Please make note that you should try numerous methods to delete a file that wont let you the first time. You will need to know the commands but you can use CMD.exe or command.com to delete file tha Windows Explorer or My omputer will not delete as they use different methods. If you find that a file cannot be deleted via these methods and you know it is not a virus, run CHKDSK on your computer on the volume that houses the file. so if the file resides on C:\ drive and its called file., yet wont delete correctly because it is zero bytes in size, and has no valid extension, do a start/run cmd. Then type "chkdsk c: /f" without quotes and hit enter.
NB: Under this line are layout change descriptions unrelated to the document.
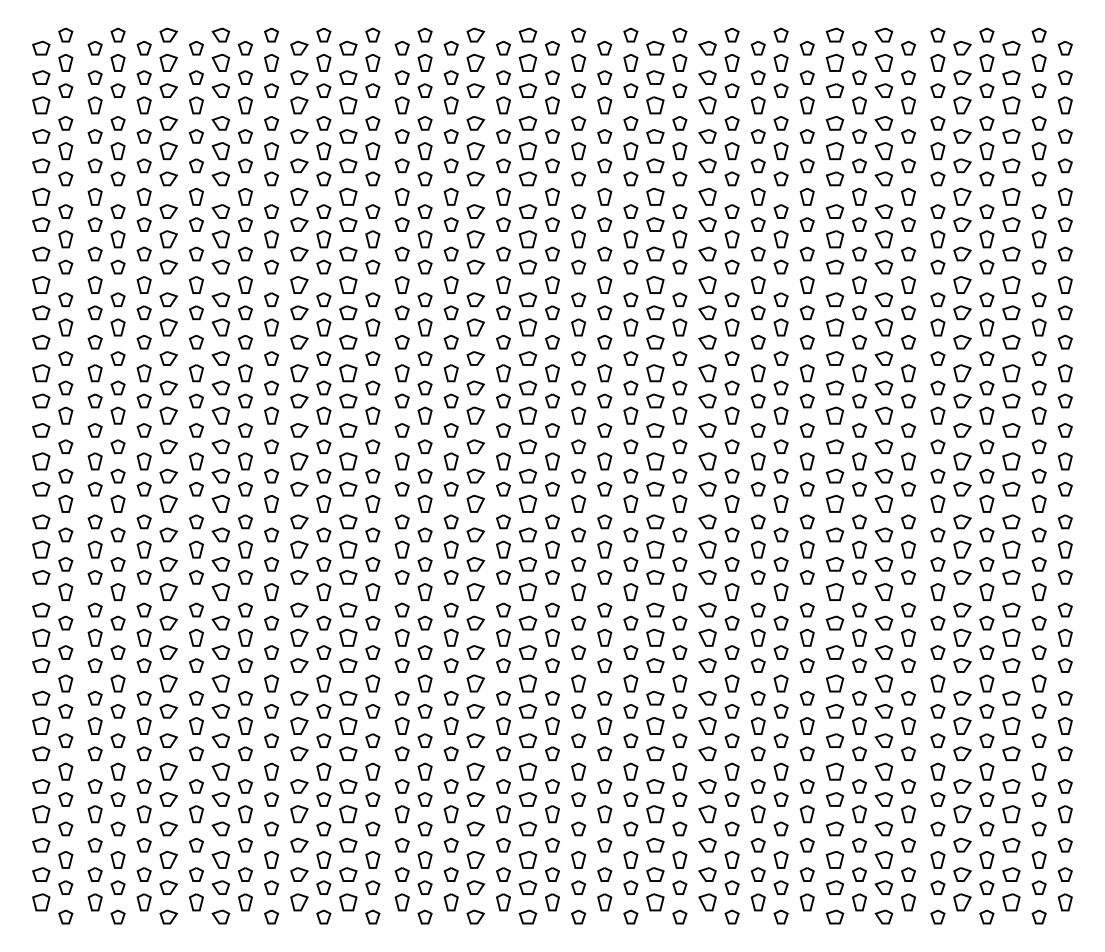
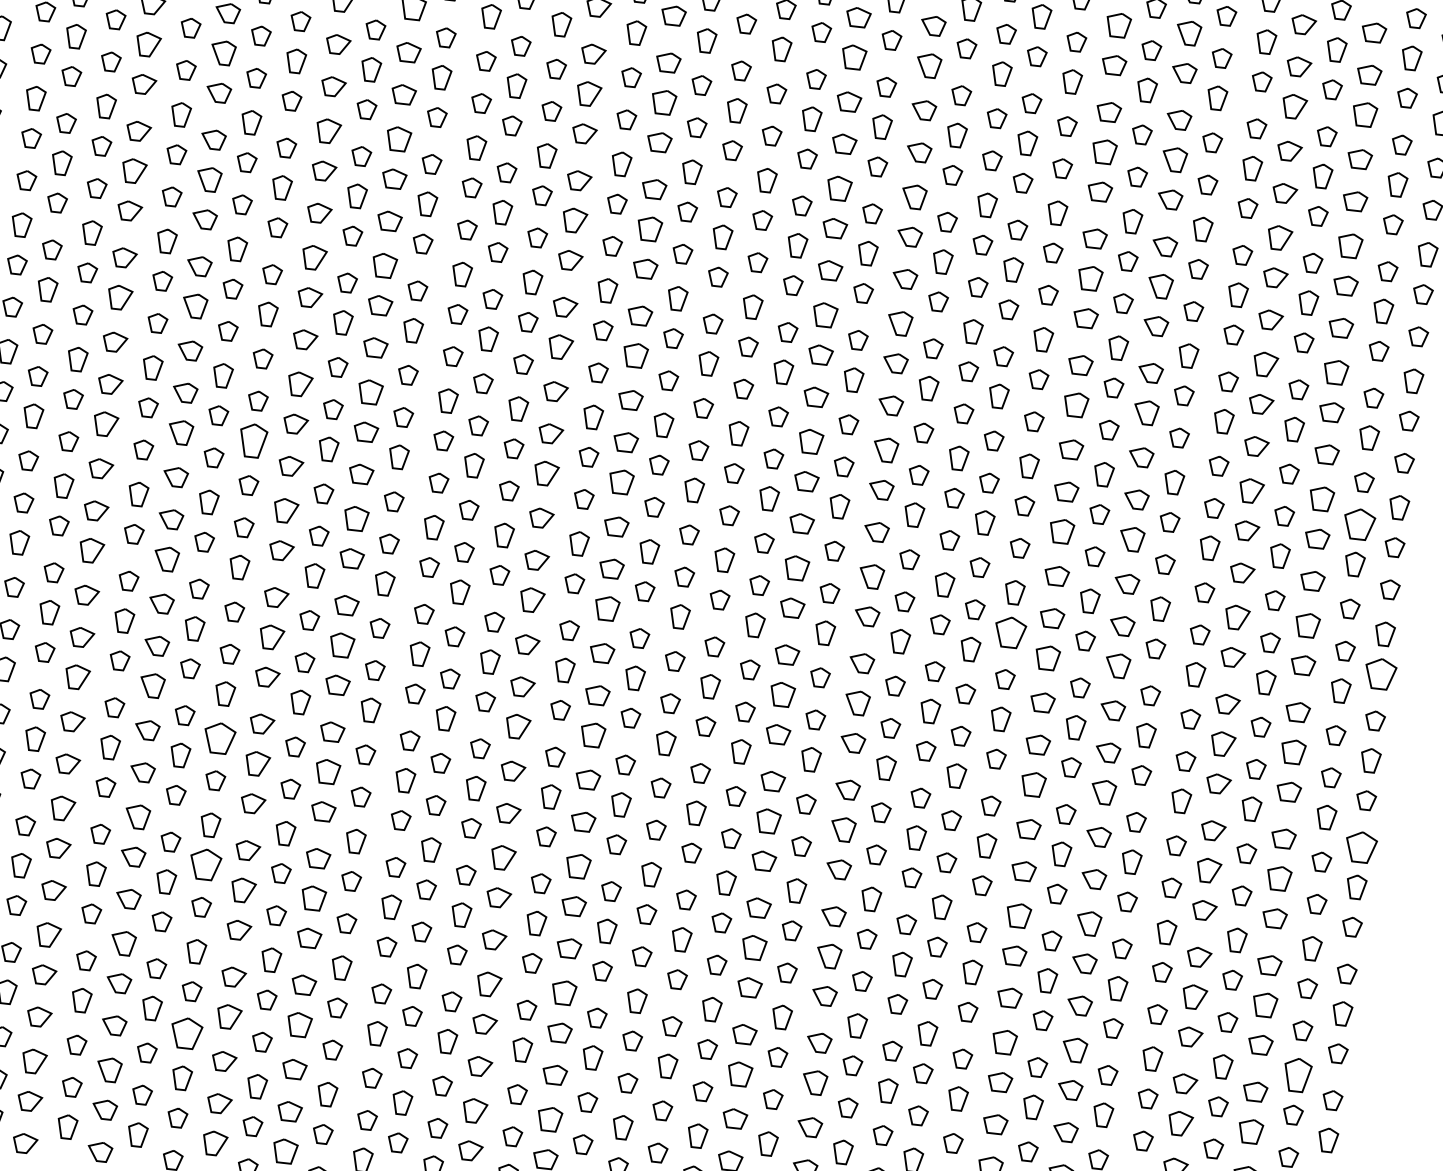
part: (1038, 387) -> (1358, 523), size x1.6
part: (271, 415) -> (253, 440), size x1.4
part: (806, 488) -> (1009, 631), size x1.6
part: (1064, 488) -> (1379, 672), size x1.6
part: (1064, 609) -> (1359, 846), size x1.6
part: (271, 622) -> (220, 737), size x1.6
part: (271, 711) -> (205, 865), size x1.6
part: (1038, 771) -> (1296, 1074), size x1.4
part: (271, 828) -> (186, 1033), size x1.6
If it is a system drive, it will say that the drive cannot be locked and will need to be rebooted to do this operation. Select yes when it asks and reboot. After it is booted back up you may be able to delete the file. If you are not able, and it is evident that it is not a virus, try moving the file to a folder with no spaces in its name like C:\Temp\file.. Then try to delete the whole folder. NOW, if you are able to move it, yet not delete it with the folder, then it is probably not a virus and it is probably a problem with the file itself. I have found a simple remedy to this, and there are others out there on the net, but this works 99% of the time. Use robobopy.exe which is part of resource kit free tools from Microsoft. You can download here:
http://www.microsoft.com/downloads/...69-57FF-4AE7-96EE-B18C4790CFFD&displaylang=en
Once you have this, you will use the mirror switch to delete the 'undeletable' file. How do you do this? Move ONLY the file to a new folder like C:\Temp1. Then create another folder called C:\Temp2. Open a CMD prompt. Type the following:
robocopy temp2 temp1 /mir /r:0
Then hit enter. The procedures and program code for robocopy is much different than "del", "rd" and right clicking in Explorer. I think once you issue this command, the file will be gone.
As I metioned, I am willing to expand on this discussion as needed so feel free to ask or add.